Where Do We Use This Kind of Operating System?

Because of its many advantages, RTOS is most often used in embedded systems. Those that run behind the scenes of larger operations. Typically, RTOS does not have a graphical interface. Moreover, real-time operating systems are also used in intelligent edge devices (also known as electromechanical edge systems or cyber-physical systems).

RTOS also pays attention to complexity management. The code of a given project has different, independent threads. Thus, using a real-time system can streamline processes and help manage a given project more easily.

RTOS VS Cryptocurrencies

Maybe not exactly in cryptocurrencies, but this operating system has many challenges in the Internet of Things (IoT). As you know, this sector faces numerous challenges related to embedded systems. IoT developers have to solve problems of scalability, security or modularity. So how can RTOS be used in this sector?

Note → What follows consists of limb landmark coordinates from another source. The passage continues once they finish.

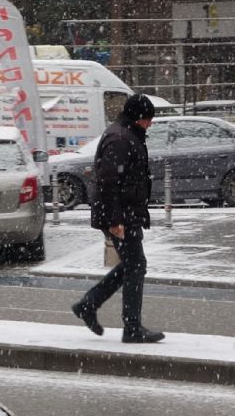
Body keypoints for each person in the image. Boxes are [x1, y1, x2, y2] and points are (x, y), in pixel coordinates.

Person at [71, 93, 165, 343]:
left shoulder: (127, 134)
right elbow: (108, 182)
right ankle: (131, 327)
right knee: (136, 266)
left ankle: (89, 304)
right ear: (137, 117)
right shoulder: (120, 139)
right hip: (119, 214)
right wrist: (115, 220)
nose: (150, 124)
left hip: (125, 212)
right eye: (147, 119)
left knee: (133, 265)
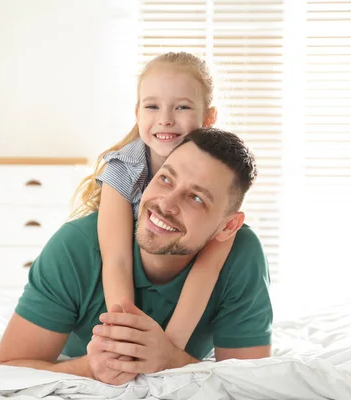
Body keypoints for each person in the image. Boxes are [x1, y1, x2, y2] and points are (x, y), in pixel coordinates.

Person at [0, 128, 273, 385]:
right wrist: (89, 368)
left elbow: (250, 385)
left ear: (227, 227)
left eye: (196, 198)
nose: (166, 204)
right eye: (165, 179)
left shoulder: (241, 256)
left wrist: (170, 360)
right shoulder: (76, 247)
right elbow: (8, 368)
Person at [71, 51, 234, 351]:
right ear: (137, 113)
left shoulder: (221, 177)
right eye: (152, 106)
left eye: (182, 106)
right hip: (114, 294)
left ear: (209, 118)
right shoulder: (121, 170)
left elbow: (206, 269)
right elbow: (117, 261)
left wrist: (170, 350)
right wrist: (125, 336)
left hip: (179, 299)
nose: (165, 119)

Most of all – to scalability. If the Internet of Things provides users with more products, it will be even more attractive. Leveraging, and most importantly understanding, how an RTOS works can help some industries choose a real-time operating system that can scale and meet unique requirements for completely different use cases. An RTOS for IoT must meet the computing power, size and functionality needs of other IoT systems.

Connectivity. We can say that also presents a challenge for a real-time operating system in the case of IoT. RTOS must support popular and well-known protocols. On top of that, there are communication standards.

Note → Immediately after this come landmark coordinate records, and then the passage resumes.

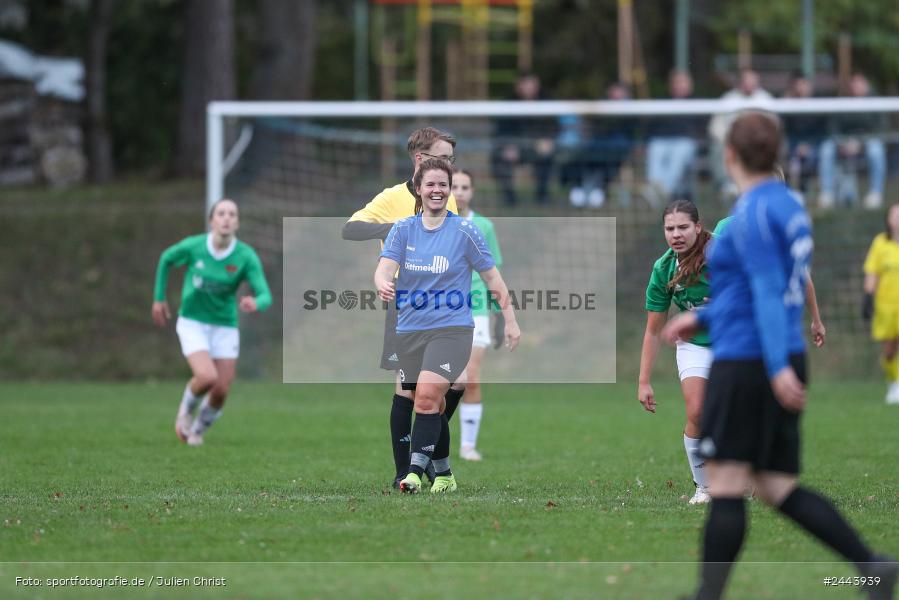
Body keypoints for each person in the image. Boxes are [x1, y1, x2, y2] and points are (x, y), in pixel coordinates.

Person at [662, 111, 897, 600]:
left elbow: (768, 292)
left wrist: (772, 367)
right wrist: (704, 318)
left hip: (750, 360)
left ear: (729, 154)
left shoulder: (750, 215)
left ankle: (706, 596)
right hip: (781, 350)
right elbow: (757, 286)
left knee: (727, 480)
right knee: (775, 486)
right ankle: (873, 566)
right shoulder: (789, 205)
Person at [374, 160, 520, 493]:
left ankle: (413, 473)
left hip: (452, 329)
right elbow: (385, 267)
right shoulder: (403, 229)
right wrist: (382, 282)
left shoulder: (466, 231)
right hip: (409, 330)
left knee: (426, 396)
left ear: (450, 190)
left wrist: (510, 319)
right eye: (430, 184)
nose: (437, 190)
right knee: (433, 404)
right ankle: (444, 473)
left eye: (443, 185)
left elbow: (492, 278)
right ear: (418, 189)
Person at [341, 127, 465, 489]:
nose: (449, 165)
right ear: (421, 159)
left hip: (443, 303)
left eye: (452, 160)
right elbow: (351, 229)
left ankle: (423, 456)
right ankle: (407, 471)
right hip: (407, 304)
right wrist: (393, 228)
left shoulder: (446, 197)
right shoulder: (392, 197)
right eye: (443, 157)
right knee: (408, 389)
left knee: (451, 385)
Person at [152, 199, 271, 446]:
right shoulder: (194, 246)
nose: (226, 218)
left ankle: (197, 430)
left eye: (232, 214)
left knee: (221, 390)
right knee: (206, 377)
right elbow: (166, 259)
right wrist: (158, 298)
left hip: (225, 325)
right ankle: (185, 412)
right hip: (193, 322)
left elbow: (265, 295)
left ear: (237, 223)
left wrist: (255, 302)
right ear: (211, 221)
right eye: (221, 213)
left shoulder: (245, 256)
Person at [639, 200, 714, 505]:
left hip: (736, 342)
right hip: (695, 345)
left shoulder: (722, 255)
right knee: (696, 411)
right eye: (670, 228)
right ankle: (704, 487)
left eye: (683, 227)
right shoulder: (664, 268)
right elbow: (653, 330)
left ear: (698, 227)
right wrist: (644, 381)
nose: (676, 234)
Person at [451, 168, 504, 460]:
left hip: (477, 309)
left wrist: (499, 315)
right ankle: (432, 442)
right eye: (454, 186)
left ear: (472, 191)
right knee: (438, 382)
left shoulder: (484, 226)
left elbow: (493, 274)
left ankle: (468, 445)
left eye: (465, 187)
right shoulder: (434, 223)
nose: (459, 192)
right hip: (441, 310)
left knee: (470, 377)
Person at [818, 73, 887, 210]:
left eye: (860, 83)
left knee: (876, 150)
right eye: (854, 83)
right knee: (826, 148)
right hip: (844, 143)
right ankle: (827, 193)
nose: (857, 86)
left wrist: (860, 145)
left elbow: (880, 129)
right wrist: (841, 144)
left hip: (866, 143)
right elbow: (833, 127)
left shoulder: (876, 102)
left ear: (866, 85)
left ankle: (876, 193)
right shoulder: (842, 101)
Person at [491, 72, 556, 206]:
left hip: (537, 146)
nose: (528, 87)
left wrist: (548, 139)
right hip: (516, 147)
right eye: (525, 84)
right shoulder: (508, 103)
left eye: (531, 84)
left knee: (548, 155)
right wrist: (508, 146)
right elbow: (501, 130)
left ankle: (542, 196)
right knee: (498, 158)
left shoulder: (547, 102)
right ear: (518, 86)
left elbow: (553, 126)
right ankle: (510, 198)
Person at [645, 71, 705, 205]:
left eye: (683, 82)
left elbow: (702, 129)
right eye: (677, 82)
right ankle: (654, 188)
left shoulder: (699, 103)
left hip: (686, 143)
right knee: (655, 147)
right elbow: (653, 126)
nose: (680, 86)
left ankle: (663, 191)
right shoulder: (663, 102)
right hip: (664, 141)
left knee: (680, 152)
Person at [862, 203, 899, 404]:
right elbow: (872, 272)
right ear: (888, 219)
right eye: (895, 215)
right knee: (890, 350)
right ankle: (893, 382)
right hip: (886, 306)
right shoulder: (880, 243)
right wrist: (867, 297)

Security. RTOS implementation in the IoT sector will provide this feature.

Performance. RTOS must, and in fact does, offer a very robust feature set that will help IoT manufacturers differentiate their product offerings and give them a competitive edge.

An RTOS can be highly efficient for the Internet of Things. In the long term, this type of operating system can open entirely new possibilities for developing IoT solutions. Primarily, as mentioned before, RTOS enhances speed, security, and privacy.

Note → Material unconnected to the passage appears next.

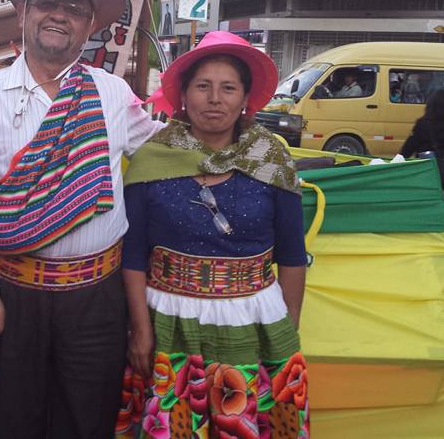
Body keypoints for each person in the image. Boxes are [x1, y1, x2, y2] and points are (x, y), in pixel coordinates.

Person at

What’s more, RTOS is an excellent basis for incorporating cutting-edge features into the IoT sector. The system’s operation and functionality offer IoT manufacturers a significant advantage.

Popular RTOS software products include:

  • FreeRTOS by Amazon Web Services,
  • QNX by BlackBerry,
  • VxWorks by Wind River,
  • SafeRTOS by Wittenstein.

Summary

A Real-Time Operating System is designed for real-time applications and processes that process data on the fly and cannot afford delays. RTOS gives us priority-focused scheduling that allows us to separate important actions from those that can wait.

An important feature of this system is that it takes up very little memory and uses fewer resources. Thus, it is very efficient, which is its key factor. Real-time operating systems are used in aviation or even medicine.

However, the biggest drawback of RTOS is that it only focuses on a few tasks at a time.